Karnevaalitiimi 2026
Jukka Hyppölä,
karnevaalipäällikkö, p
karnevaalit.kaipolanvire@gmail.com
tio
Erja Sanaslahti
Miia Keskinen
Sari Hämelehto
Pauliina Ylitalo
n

________________

* **TASK GOAL**
Retype every line of the data above verbatim, keeping the original order and line breaks.

* **TASK OUTPUT**
Karnevaalitiimi 2026
Jukka Hyppölä,
karnevaalipäällikkö, p
karnevaalit.kaipolanvire@gmail.com
tio
Erja Sanaslahti
Miia Keskinen
Sari Hämelehto
Pauliina Ylitalo
n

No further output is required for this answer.